Tubman a vécu près d'un demi-siècle après la fin de la guerre civile, hébergeant des personnes dans sa maison d'Auburn, dans l'État de New York, et créant un centre de soins pour personnes âgées et handicapées. Vers la fin de « Night Flyer », Miles admet avoir du mal avec son projet – en essayant de se rapprocher de quelqu'un qui a laissé une « trace écrite aussi trouble ». Elle tourne en dérision les biographies telles qu'elles sont racontées, expliquant que les femmes blanches qui les ont écrites, malgré leurs bonnes intentions, « n'auraient pas pu raconter l'histoire de Tubman avec la plénitude, la clarté et la profondeur philosophique qu'aurait Tubman si elle l'avait écrite elle-même. »

Cette affirmation est banale dans un sens et sans fondement dans un autre.
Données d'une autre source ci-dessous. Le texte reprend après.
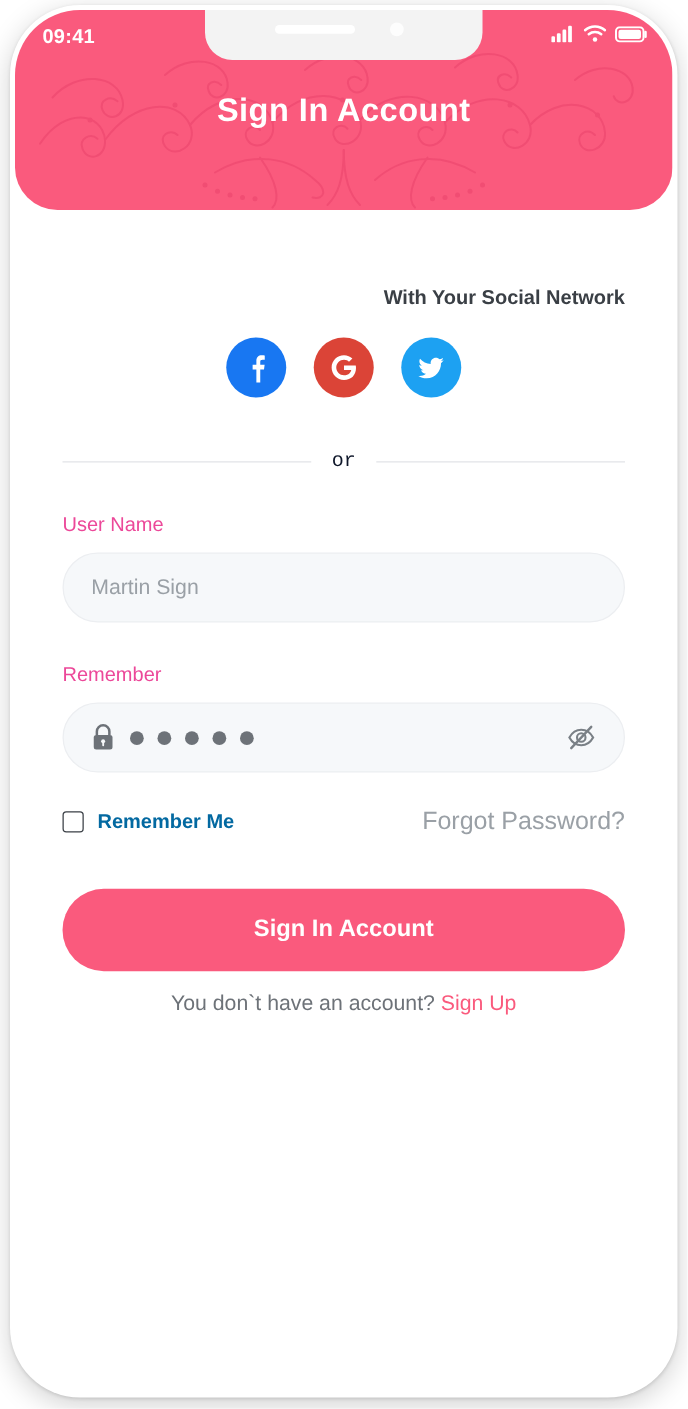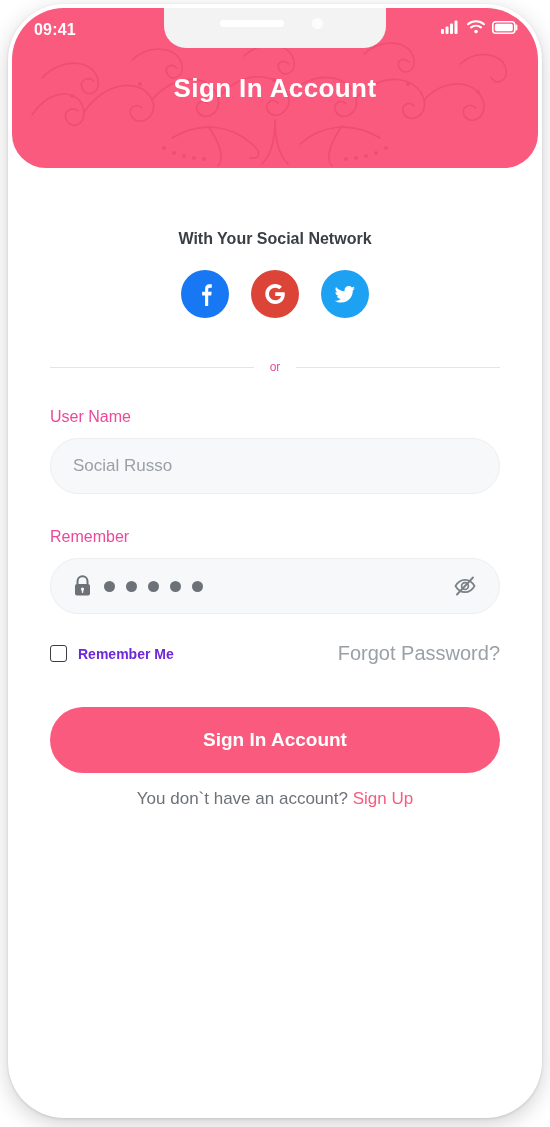--- a/index.html
+++ b/index.html
@@ -138,21 +138,21 @@
   .content {
     position: absolute;
     left: 0;
     top: 160px;
     width: 526px;
     padding: 0 38px;
     box-sizing: border-box;
   }
 
   .social-title {
-    text-align: center;
+    text-align: right;
     margin-top: 62px;
     color: #3a3f45;
     font-size: 16px;
     font-weight: bold;
   }
   .social-row {
     display: flex;
     justify-content: center;
     gap: 22px;
     margin-top: 22px;
@@ -172,22 +172,23 @@
     align-items: center;
     margin-top: 42px;
     gap: 16px;
   }
   .divider-line {
     flex: 1;
     height: 1px;
     background: #e2e4e8;
   }
   .divider-text {
-    color: #ec4899;
-    font-size: 12px;
+    color: #0f172a;
+    font-size: 16px;
+    font-family: Liberation Mono, monospace;
   }
 
   .field-label {
     color: #ec4899;
     font-size: 16px;
     margin-top: 34px;
     margin-bottom: 12px;
   }
   .input-pill {
     height: 56px;
@@ -237,22 +238,22 @@
   }
   .checkbox {
     width: 17px;
     height: 17px;
     border: 1.8px solid #3a3f45;
     border-radius: 3px;
     background: #ffffff;
     box-sizing: border-box;
   }
   .remember-label {
-    color: #6d28d9;
-    font-size: 14px;
+    color: #0369a1;
+    font-size: 16px;
     font-weight: bold;
   }
   .forgot {
     color: #9aa0a6;
     font-size: 20px;
     cursor: pointer;
   }
 
   .signin-btn {
     margin-top: 42px;
@@ -376,21 +377,21 @@
       </div>
 
       <div class="divider">
         <div class="divider-line"></div>
         <div class="divider-text">or</div>
         <div class="divider-line"></div>
       </div>
 
       <div class="field-label">User Name</div>
       <div class="input-pill">
-        <span class="input-value">Social Russo</span>
+        <span class="input-value">Martin Sign</span>
       </div>
 
       <div class="field-label">Remember</div>
       <div class="input-pill">
         <svg width="19" height="22" viewBox="0 0 19 22">
           <path d="M4.5,9 L4.5,6.2 C4.5,3.4 6.7,1.2 9.5,1.2 C12.3,1.2 14.5,3.4 14.5,6.2 L14.5,9" fill="none" stroke="#6d7278" stroke-width="2"></path>
           <rect x="2" y="9" width="15" height="11.5" rx="2" fill="#6d7278"></rect>
           <circle cx="9.5" cy="14" r="1.6" fill="#f6f8fa"></circle>
           <rect x="8.8" y="14.5" width="1.5" height="3.4" rx="0.7" fill="#f6f8fa"></rect>
         </svg>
Miles nous dit que Tubman a toujours pris soin de ne pas exposer « ses propres sentiments privés » ; il y a peu de raisons de penser qu'elle aurait voulu se révéler davantage à un public affamé. Le Tubman qui émerge de « Night Flyer » est toujours aussi extraordinaire, et toujours insaisissable. Comme l’a dit un collègue à Miles : « Personne ne pouvait alors l’attraper. Ça va être difficile de la rattraper maintenant.